Gosh. It’s been a minute.
To be exact, since the end of February. For a while, I was doing really well with my writing—both here and on my other Substack, Daily Cookbook Adventures. But then I fell behind. Work got busy, the kids’ schedules picked back up, and I started just going through the motions. I stopped believing that anything else was even an option.
The craziest part? I didn’t even realize that was the problem until yesterday.
I just started reading the book Everything is Figureoutable and the first thing it talks about is belief.
I talk to my kids about how important it is to believe in yourself all the time. In sports, in school—in all aspects of life—I’m constantly telling them that believing you can do something is half the battle.
And I really believe that. It’s not just lip service.
But while reading this chapter, it hit me: right now, I don’t believe in myself. I don’t believe I can do more than the bare minimum—the things absolutely required to survive and get through the day.
So, in return, that’s all I’m doing.
All I could think was, “Well, shit.
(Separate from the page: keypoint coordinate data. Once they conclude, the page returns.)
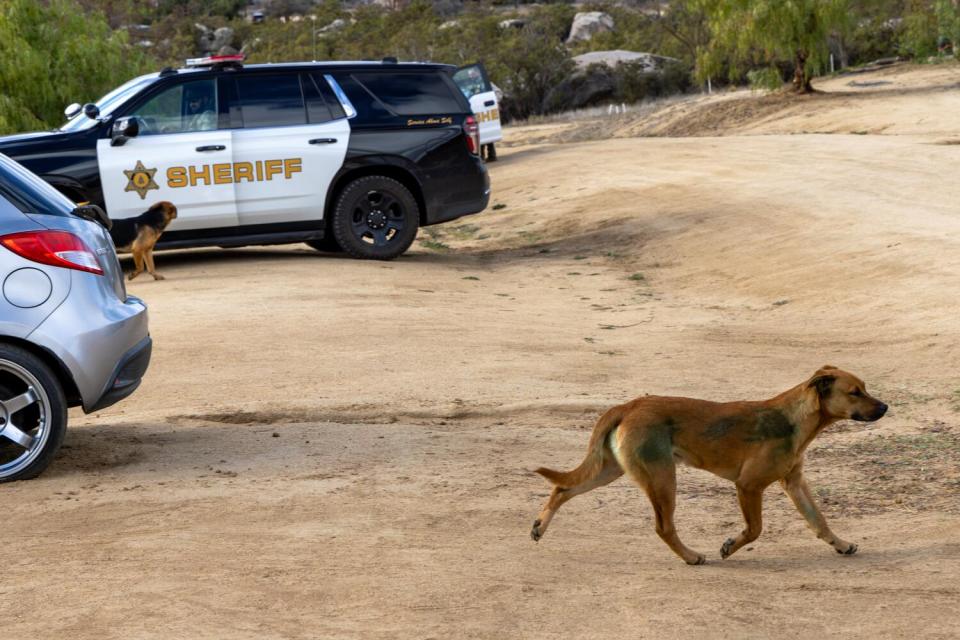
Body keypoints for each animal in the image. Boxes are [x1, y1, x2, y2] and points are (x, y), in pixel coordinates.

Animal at [528, 364, 888, 564]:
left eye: (865, 388)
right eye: (855, 392)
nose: (885, 407)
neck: (794, 420)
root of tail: (627, 406)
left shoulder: (794, 483)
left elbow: (820, 521)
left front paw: (841, 544)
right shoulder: (749, 486)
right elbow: (755, 529)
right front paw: (729, 547)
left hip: (609, 469)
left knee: (562, 488)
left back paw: (539, 527)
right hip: (662, 479)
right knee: (663, 527)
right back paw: (691, 557)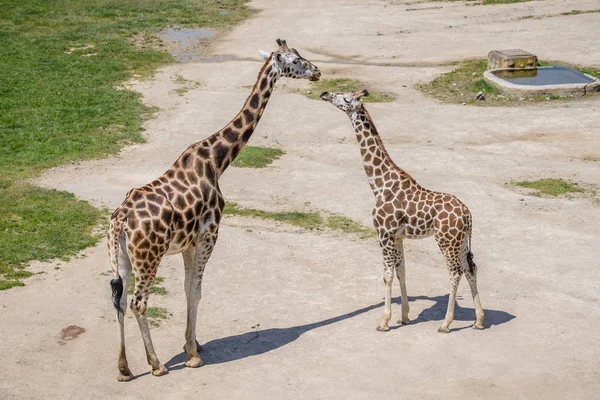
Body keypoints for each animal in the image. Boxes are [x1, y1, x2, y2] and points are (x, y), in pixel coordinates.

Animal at [109, 39, 322, 380]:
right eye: (295, 60)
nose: (317, 71)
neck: (217, 161)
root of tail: (121, 220)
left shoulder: (188, 242)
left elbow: (187, 288)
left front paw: (192, 343)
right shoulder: (210, 234)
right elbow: (196, 290)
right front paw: (193, 356)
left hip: (121, 258)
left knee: (117, 300)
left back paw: (125, 369)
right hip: (149, 257)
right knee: (138, 303)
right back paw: (156, 365)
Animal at [322, 90, 486, 334]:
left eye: (346, 99)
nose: (325, 93)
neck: (379, 184)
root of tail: (467, 215)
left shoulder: (383, 233)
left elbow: (387, 275)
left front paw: (384, 322)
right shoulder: (398, 236)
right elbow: (401, 271)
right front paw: (405, 317)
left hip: (446, 241)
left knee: (455, 272)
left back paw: (446, 324)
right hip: (462, 241)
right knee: (470, 268)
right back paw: (479, 321)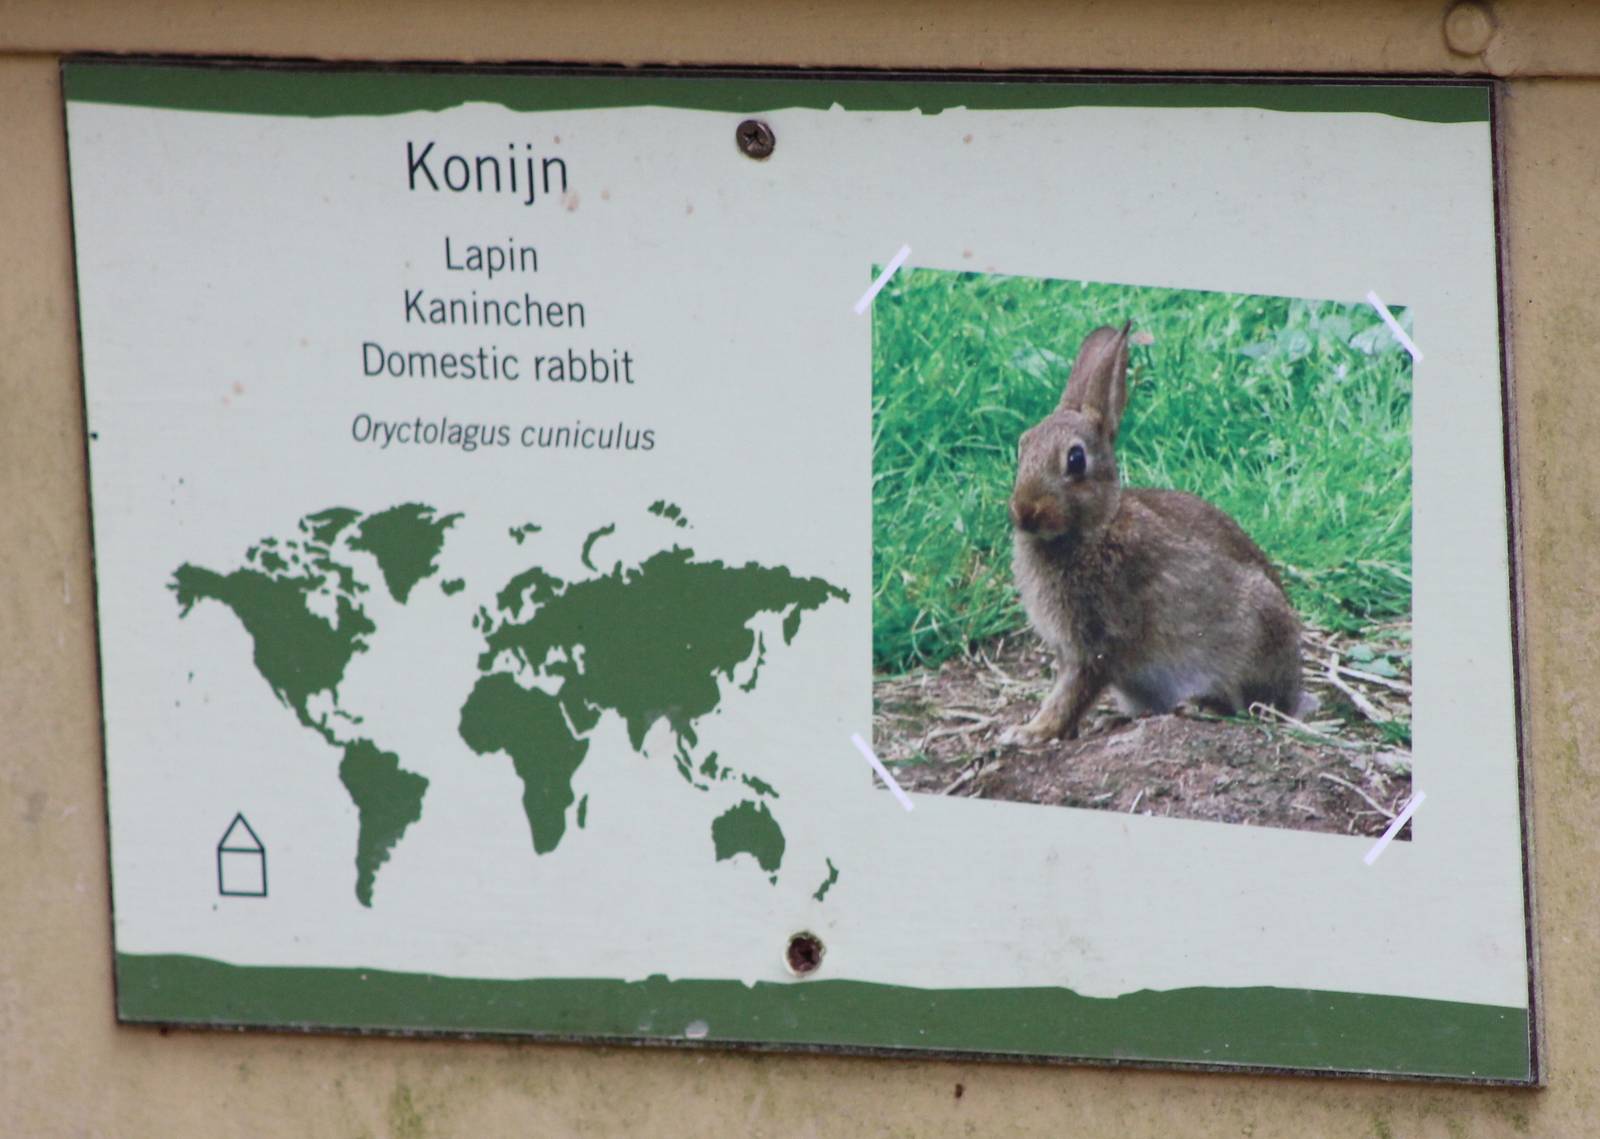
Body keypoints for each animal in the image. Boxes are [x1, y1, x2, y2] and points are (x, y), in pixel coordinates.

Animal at [1004, 322, 1312, 744]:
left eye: (1076, 459)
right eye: (1023, 445)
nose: (1025, 512)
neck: (1095, 529)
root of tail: (1292, 690)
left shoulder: (1097, 642)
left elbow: (1071, 693)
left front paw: (1030, 732)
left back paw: (1200, 706)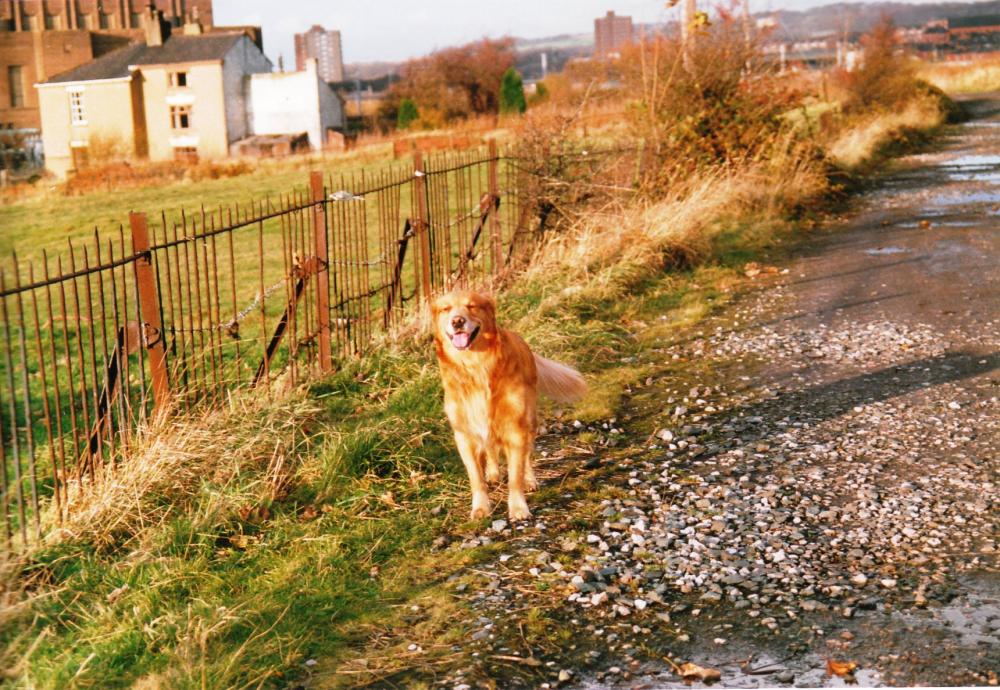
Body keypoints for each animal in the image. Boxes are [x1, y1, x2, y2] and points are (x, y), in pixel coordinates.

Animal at [430, 288, 584, 520]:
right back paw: (493, 473)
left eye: (471, 306)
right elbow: (476, 479)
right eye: (445, 309)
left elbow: (515, 475)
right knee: (490, 449)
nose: (457, 321)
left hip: (529, 419)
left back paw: (529, 479)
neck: (476, 368)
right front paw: (481, 507)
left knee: (527, 455)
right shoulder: (465, 435)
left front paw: (518, 508)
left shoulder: (515, 428)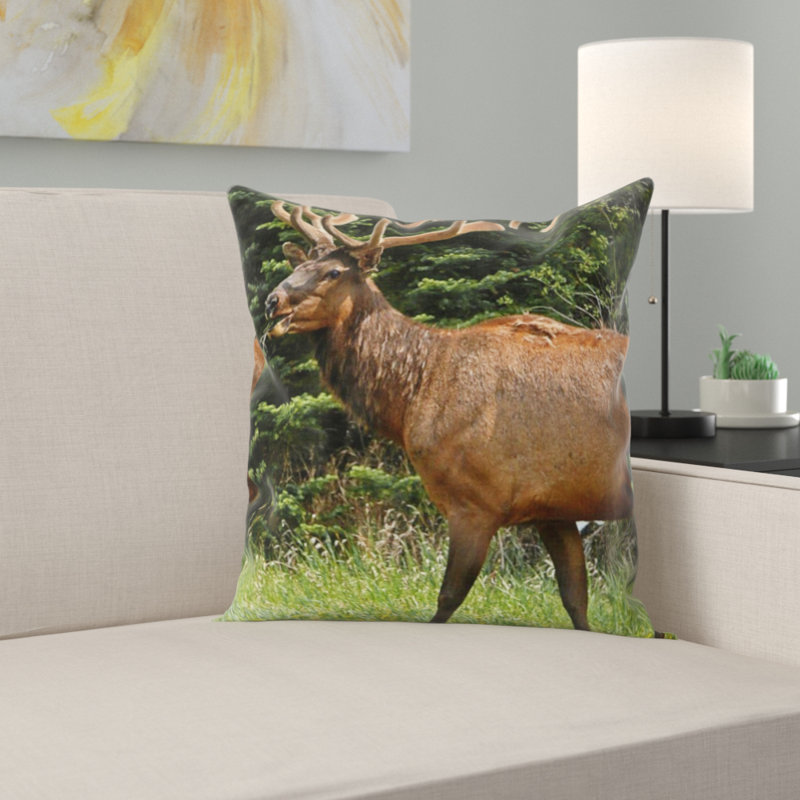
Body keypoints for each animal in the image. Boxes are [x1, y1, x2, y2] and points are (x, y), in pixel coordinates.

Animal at [262, 201, 633, 630]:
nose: (272, 301)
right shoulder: (551, 507)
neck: (413, 396)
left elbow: (447, 598)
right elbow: (576, 600)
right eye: (301, 262)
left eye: (334, 272)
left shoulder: (477, 502)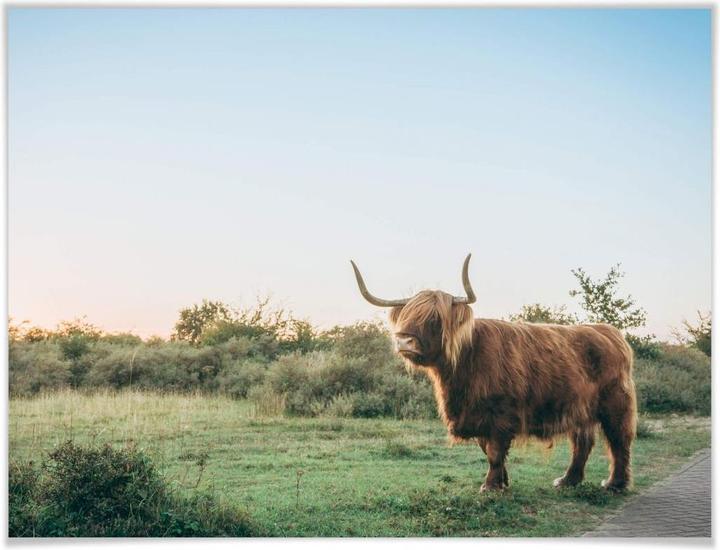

I totally brought this on myself.”
Nothing exists in our world that does not first exist in our mind.
That line from the book stood out to me.
I believed we would buy our house—and we did.
I believed I could quit my job after having Gus and work for myself—and I did.
I believed I’d go back to the same company I worked for before kids—and that’s exactly where I am now.
I literally mapped it all out in my mind, and it happened.
But I think what happened is this: it wasn’t (isn’t?) quite what I imagined emotionally.
And instead of dreaming up something new to work toward, I just thought, “Okay, well, this is what you wanted and you got it… so…”
Age is another factor. I’m 43. And there’s this voice in the back of my head saying, “Nope. You’re too old. It’s too late for that dream.”
Ugh. That voice really needs to go.
So, I’m going to try to find that spark again. To come up with a plan that will make me smile—and give me something to believe in and work toward.
I’m also really excited to see what else this book helps me realize. I don’t know yet what I want to do from here, but I do know I need to figure it out.
And it’s all… figureoutable.
I love this. A friend also posted about reading the Swedish Art of Aging Exuberantly this week, and I thought yup, my attitude is what's holding me back right now. Let's catch up soon. Love you.
Hit that one on the nose. And now I want to read that book.